Data is ubiquitous in todays’ world and with more information, more chances for it to tangle and turn into an unusable mess. The Modern Data Stack is here to solve that problem.

Unraveling Data: The Modern Data Stack

The world runs on data. We all know it by now. And if it is one of today’s most important assets in modern society, then we should care deeply about it, right? More so if we are using data to improve our business, to make better decisions. And yet, every day we see businesses with data scattered all over the place, making confusing hoops and turns and getting lost in translation. And so decision-making comes back to square one: intuition.

I bet to some of you that might sound familiar.

But there are options and systems trying to organize the mess your data might be in and unravel it. Enter: The modern data stack.

By now —and if you read the title of the piece, duh— you probably know that what we are talking about is not a single SaaS tool, a platform or technology, but rather a well thought combination of these, so that you can store, manage and use your data in ways that can be truly meaningful for your organization.

Why should you care?

You should probably care if any of these apply to you or your company

  • You have your data in multiple data sources and struggle to see stuff from various sources at the same time.
  • You have to deal with duplicates and outdated data frequently.
  • Data cleaning and transformation (or lack thereof) is a pain, or —even worse— is not allowing you to visualize and analyze the data for better decision making.
  • Reporting and analytics are not giving you the insights you are looking for.

So what does a Modern Data Stack look like?

As we already established, a modern data stack consists of a set of technologies working together. These, of course, are not all doing the same thing and don't necessarily work all at the same time. So let’s take a quick look at the parts, shall we?

Data Sources

Where the data is coming from. Someone wrote their email address on your website and turned into a lead in Hubspot? Hubspot then is the data source of your leads. There was a transaction in Stripe? That new information’s data source will, of course, be Stripe. Do you have some other stuff in PostgreSQL? Then that is also a data source. As you can see, data can be scattered over multiple sources. The more your business grows, the more likely it is that you will have a greater number of data sources.

Ingestion

This is the process in which your generated data from numerous sources is moved to a data storage. The three main players that are currently in charge of this stage are Fivetran, Stitch and Segment.

Warehousing or Storage

The name gives it all away. This stage is where all data from all sources is stored.
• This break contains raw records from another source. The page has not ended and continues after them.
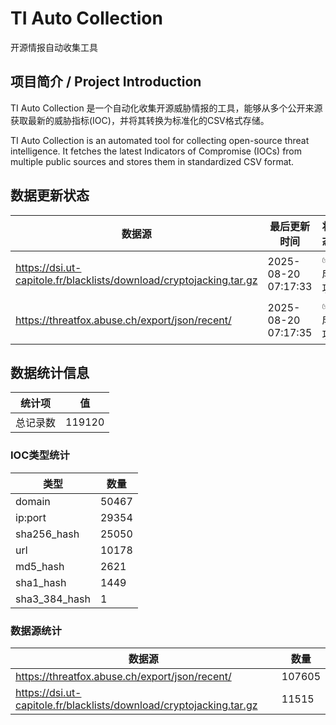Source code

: # TI Auto Collection

 开源情报自动收集工具

## 项目简介 / Project Introduction

TI Auto Collection 是一个自动化收集开源威胁情报的工具，能够从多个公开来源获取最新的威胁指标(IOC)，并将其转换为标准化的CSV格式存储。

TI Auto Collection is an automated tool for collecting open-source threat intelligence. It fetches the latest Indicators of Compromise (IOCs) from multiple public sources and stores them in standardized CSV format.

## 数据更新状态

| 数据源 | 最后更新时间 | 状态 |
|--------|------------|------|
| https://dsi.ut-capitole.fr/blacklists/download/cryptojacking.tar.gz | 2025-08-20 07:17:33 | ✅ 成功 |
| https://threatfox.abuse.ch/export/json/recent/ | 2025-08-20 07:17:35 | ✅ 成功 |


















































































































































## 数据统计信息

| 统计项 | 值 |
|--------|----|
| 总记录数 | 119120 |

### IOC类型统计

| 类型 | 数量 |
|------|------|
| domain | 50467 |
| ip:port | 29354 |
| sha256_hash | 25050 |
| url | 10178 |
| md5_hash | 2621 |
| sha1_hash | 1449 |
| sha3_384_hash | 1 |

### 数据源统计

| 数据源 | 数量 |
|--------|------|
| https://threatfox.abuse.ch/export/json/recent/ | 107605 |
| https://dsi.ut-capitole.fr/blacklists/download/cryptojacking.tar.gz | 11515 |
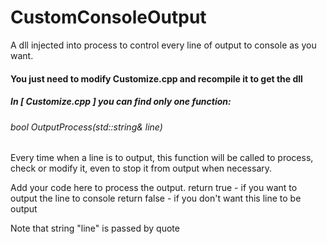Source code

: # CustomConsoleOutput
 A dll injected into process to control every line of output to console as you want.

#### You just need to modify Customize.cpp and recompile it to get the dll
##### In [ Customize.cpp ] you can find only one function:
###### bool OutputProcess(std::string& line)
Every time when a line is to output, this function will be called to process, check or modify it, even to stop it from output when necessary.
 
 Add your code here to process the output.
 	   return true  - if you want to output the line to console
 	   return false - if you don't want this line to be output
 
 Note that string "line" is passed by quote
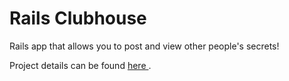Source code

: # Rails Clubhouse

Rails app that allows you to post and view other people's secrets!

Project details can be found <a href = "https://www.theodinproject.com/courses/ruby-on-rails/lessons/authentication" > here </a>.
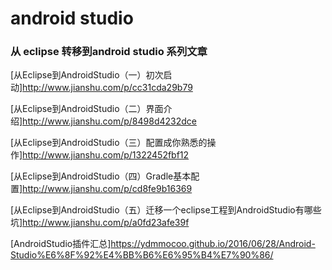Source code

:# android studio

### 从 eclipse 转移到android studio 系列文章

[从Eclipse到AndroidStudio（一）初次启动]http://www.jianshu.com/p/cc31cda29b79

[从Eclipse到AndroidStudio（二）界面介绍]http://www.jianshu.com/p/8498d4232dce

[从Eclipse到AndroidStudio（三）配置成你熟悉的操作]http://www.jianshu.com/p/1322452fbf12

[从Eclipse到AndroidStudio（四）Gradle基本配置]http://www.jianshu.com/p/cd8fe9b16369

[从Eclipse到AndroidStudio（五）迁移一个eclipse工程到AndroidStudio有哪些坑]http://www.jianshu.com/p/a0fd23afe39f

[AndroidStudio插件汇总]https://ydmmocoo.github.io/2016/06/28/Android-Studio%E6%8F%92%E4%BB%B6%E6%95%B4%E7%90%86/


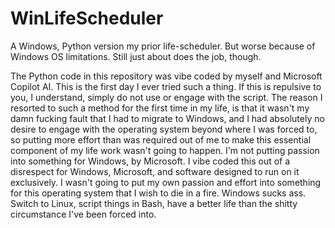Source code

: # WinLifeScheduler

A Windows, Python version my prior life-scheduler. But worse because of Windows OS limitations. Still just about does the job, though.

The Python code in this repository was vibe coded by myself and Microsoft Copilot AI. This is the first day I ever tried such a thing. If this is repulsive to you, I understand, simply do not use or engage with the script. The reason I resorted to such a method for the first time in my life, is that it wasn't my damn fucking fault that I had to migrate to Windows, and I had absolutely no desire to engage with the operating system beyond where I was forced to, so putting more effort than was required out of me to make this essential component of my life work wasn't going to happen. I'm not putting passion into something for Windows, by Microsoft. I vibe coded this out of a disrespect for Windows, Microsoft, and software designed to run on it exclusively. I wasn't going to put my own passion and effort into something for this operating system that I wish to die in a fire. Windows sucks ass. Switch to Linux, script things in Bash, have a better life than the shitty circumstance I've been forced into.

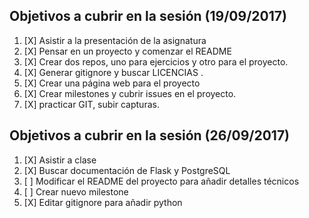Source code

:## Objetivos a cubrir en la sesión (19/09/2017)

1. [X] Asistir a la presentación de la asignatura
2. [X] Pensar en un proyecto y comenzar el README
3. [X] Crear dos repos, uno para ejercicios y otro para el proyecto.
4. [X] Generar gitignore y buscar LICENCIAS .
5. [X] Crear una página web para el proyecto
6. [X] Crear milestones y cubrir issues en el proyecto.
7. [X] practicar GIT, subir capturas.


## Objetivos a cubrir en la sesión (26/09/2017)

1. [X] Asistir a clase 
2. [X] Buscar documentación de Flask y PostgreSQL
3. [ ] Modificar el README del proyecto para añadir detalles técnicos 
4. [ ] Crear nuevo milestone
5. [X] Editar gitignore para añadir python




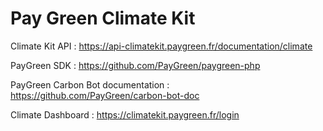 # Pay Green Climate Kit

Climate Kit API : https://api-climatekit.paygreen.fr/documentation/climate

PayGreen SDK : https://github.com/PayGreen/paygreen-php

PayGreen Carbon Bot documentation : https://github.com/PayGreen/carbon-bot-doc

Climate Dashboard : https://climatekit.paygreen.fr/login
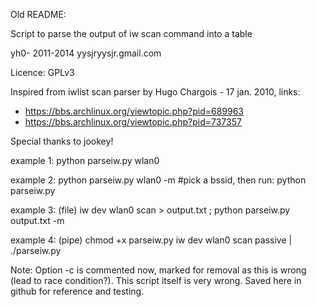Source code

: Old README:

Script to parse the output of iw scan command into a table

yh0- 2011-2014 yysjryysjr.gmail.com

Licence: GPLv3

Inspired from iwlist scan parser by Hugo Chargois - 17 jan. 2010, links:
  - https://bbs.archlinux.org/viewtopic.php?pid=689963
  - https://bbs.archlinux.org/viewtopic.php?pid=737357

Special thanks to jookey!

example 1:
  python parseiw.py wlan0

example 2:
  python parseiw.py wlan0 -m #pick a bssid, then run:
  python parseiw.py <bssid>

example 3: (file)
  iw dev wlan0 scan > output.txt  ; python parseiw.py output.txt -m

example 4: (pipe)
  chmod +x parseiw.py
  iw dev wlan0 scan passive | ./parseiw.py

Note:
Option -c is commented now, marked for removal as this is wrong (lead to race condition?). This script itself is very wrong. Saved here in github for reference and testing.

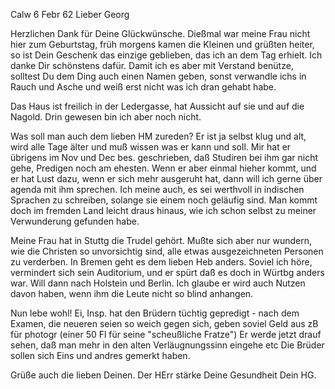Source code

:  Calw 6 Febr 62
Lieber Georg

Herzlichen Dank für Deine Glückwünsche. Dießmal war meine Frau nicht hier zum Geburtstag, früh morgens kamen die Kleinen und grüßten heiter, so ist Dein Geschenk das einzige geblieben, das ich an dem Tag erhielt. Ich danke Dir schönstens dafür. Damit ich es aber mit Verstand benütze, solltest Du dem Ding auch einen Namen geben, sonst verwandle ichs in Rauch und Asche und weiß erst nicht was ich dran gehabt habe.

Das Haus ist freilich in der Ledergasse, hat Aussicht auf sie und auf die Nagold. Drin gewesen bin ich aber noch nicht.

Was soll man auch dem lieben HM zureden? Er ist ja selbst klug und alt, wird alle Tage älter und muß wissen was er kann und soll. Mir hat er übrigens im Nov und Dec bes. geschrieben, daß Studiren bei ihm gar nicht gehe, Predigen noch am ehesten. Wenn er aber einmal hieher kommt, und er hat Lust dazu, wenn er sich mehr ausgeruht hat, dann will ich gerne über agenda mit ihm sprechen. Ich meine auch, es sei werthvoll in indischen Sprachen zu schreiben, solange sie einem noch geläufig sind. Man kommt doch im fremden Land leicht draus hinaus, wie ich schon selbst zu meiner Verwunderung gefunden habe.

Meine Frau hat in Stuttg die Trudel gehört. Mußte sich aber nur wundern, wie die Christen so unvorsichtig sind, alle etwas ausgezeichneten Personen zu verderben. In Bremen geht es dem lieben Heb anders. Soviel ich höre, vermindert sich sein Auditorium, und er spürt daß es doch in Würtbg anders war. Will dann nach Holstein und Berlin. Ich glaube er wird auch Nutzen davon haben, wenn ihm die Leute nicht so blind anhangen.

Nun lebe wohl! Ei, Insp. hat den Brüdern tüchtig gepredigt - nach dem Examen, die neueren seien so weich gegen sich, geben soviel Geld aus zB für photogr (einer 50 Fl für seine "scheußliche Fratze") Er werde jetzt drauf sehen, daß man mehr in den alten Verläugnungssinn eingehe etc Die Brüder sollen sich Eins und andres gemerkt haben.

Grüße auch die lieben Deinen. Der HErr stärke Deine Gesundheit  Dein HG.

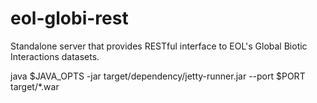 eol-globi-rest
==============

Standalone server that provides RESTful interface to EOL's Global Biotic Interactions datasets.


java $JAVA_OPTS -jar target/dependency/jetty-runner.jar --port $PORT target/*.war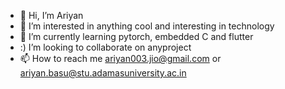 - 👋 Hi, I’m Ariyan
- 👀 I’m interested in anything cool and interesting in technology
- 🌱 I’m currently learning pytorch, embedded C and flutter
- :) I’m looking to collaborate on anyproject
- 📫 How to reach me ariyan003.jio@gmail.com or ariyan.basu@stu.adamasuniversity.ac.in

<!---
steamed-p0tato/steamed-p0tato is a ✨ special ✨ repository because its `README.md` (this file) appears on your GitHub profile.
You can click the Preview link to take a look at your changes.
--->
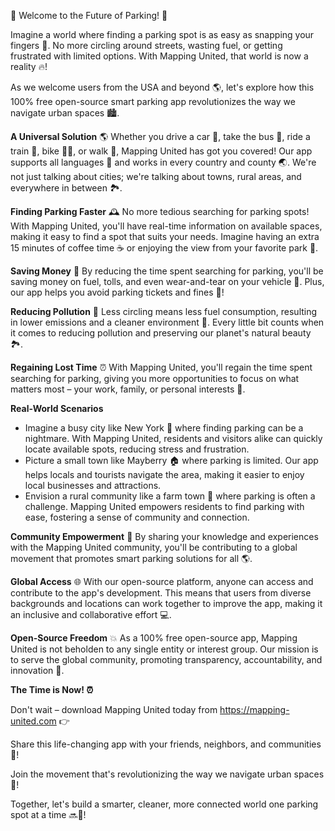 🚨 Welcome to the Future of Parking! 🚨

Imagine a world where finding a parking spot is as easy as snapping your fingers 🤩. No more circling around streets, wasting fuel, or getting frustrated with limited options. With Mapping United, that world is now a reality 🔥!

As we welcome users from the USA and beyond 🌎, let's explore how this 100% free open-source smart parking app revolutionizes the way we navigate urban spaces 🏙️.

**A Universal Solution**
🌎 Whether you drive a car 🚗, take the bus 🚌, ride a train 🚂, bike 🚴‍♀️, or walk 👣, Mapping United has got you covered! Our app supports all languages 💬 and works in every country and county 🌏. We're not just talking about cities; we're talking about towns, rural areas, and everywhere in between 🏞️.

**Finding Parking Faster**
🕰️ No more tedious searching for parking spots! With Mapping United, you'll have real-time information on available spaces, making it easy to find a spot that suits your needs. Imagine having an extra 15 minutes of coffee time ☕️ or enjoying the view from your favorite park 🌳.

**Saving Money**
💸 By reducing the time spent searching for parking, you'll be saving money on fuel, tolls, and even wear-and-tear on your vehicle 🚗. Plus, our app helps you avoid parking tickets and fines 💸!

**Reducing Pollution**
🌿 Less circling means less fuel consumption, resulting in lower emissions and a cleaner environment 🌟. Every little bit counts when it comes to reducing pollution and preserving our planet's natural beauty 🏞️.

**Regaining Lost Time**
⏰ With Mapping United, you'll regain the time spent searching for parking, giving you more opportunities to focus on what matters most – your work, family, or personal interests 💪.

**Real-World Scenarios**

* Imagine a busy city like New York 🗽️ where finding parking can be a nightmare. With Mapping United, residents and visitors alike can quickly locate available spots, reducing stress and frustration.
* Picture a small town like Mayberry 🏠 where parking is limited. Our app helps locals and tourists navigate the area, making it easier to enjoy local businesses and attractions.
* Envision a rural community like a farm town 🌾 where parking is often a challenge. Mapping United empowers residents to find parking with ease, fostering a sense of community and connection.

**Community Empowerment**
💪 By sharing your knowledge and experiences with the Mapping United community, you'll be contributing to a global movement that promotes smart parking solutions for all 🌎.

**Global Access**
🌐 With our open-source platform, anyone can access and contribute to the app's development. This means that users from diverse backgrounds and locations can work together to improve the app, making it an inclusive and collaborative effort 💻.

**Open-Source Freedom**
💥 As a 100% free open-source app, Mapping United is not beholden to any single entity or interest group. Our mission is to serve the global community, promoting transparency, accountability, and innovation 🌟.

**The Time is Now! ⏰**

Don't wait – download Mapping United today from https://mapping-united.com 👉

Share this life-changing app with your friends, neighbors, and communities 💬!

Join the movement that's revolutionizing the way we navigate urban spaces 🚀!

Together, let's build a smarter, cleaner, more connected world one parking spot at a time 🔜🌟!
There are big names in the data warehouse field like Snowflake, Redshift and BigQuery. However it is also seen that earlier stage companies use read-only replicas of their databases as their data storage.

Transformation and Modeling

At this point in the data stack, your information is molded into understandable data so that even non-technical users can explore what’s in it without the help of an engineer. If data cleaning and transformation is your main pain point, then this might be the part that could change it all for the better. Right now, the main company dealing with this step of the stack is dbt.

Analysis

It is very likely that this is the stage that most users are familiar with. Data visualization and business intelligence tools operate in this space and they specialize in creating dashboards and other forms of visual representations where data can be analyzed and monitored. The tools for this part of the stack are plenty, but Tableau, Looker, Metabase and Mixpanel are some of the most popular at the moment.

Operationalization

God, that name is a mouthful! Some are calling it right now “reverse-ETL”, as it takes the data from the storage or warehouse back to a system where it can be operational (where it can finally be useful!). You  might sync leads’ data to your CRM, for instance. Hightouch and Census have been the main players in this area of the stage by the time this article was written.


Modern Data Stacks are already getting traction in a lot of companies as data becomes more ubiquitous in our workspaces. Have you dipped your toes in the world of the Modern Data Stack? You don’t want to be the last one to get to the party.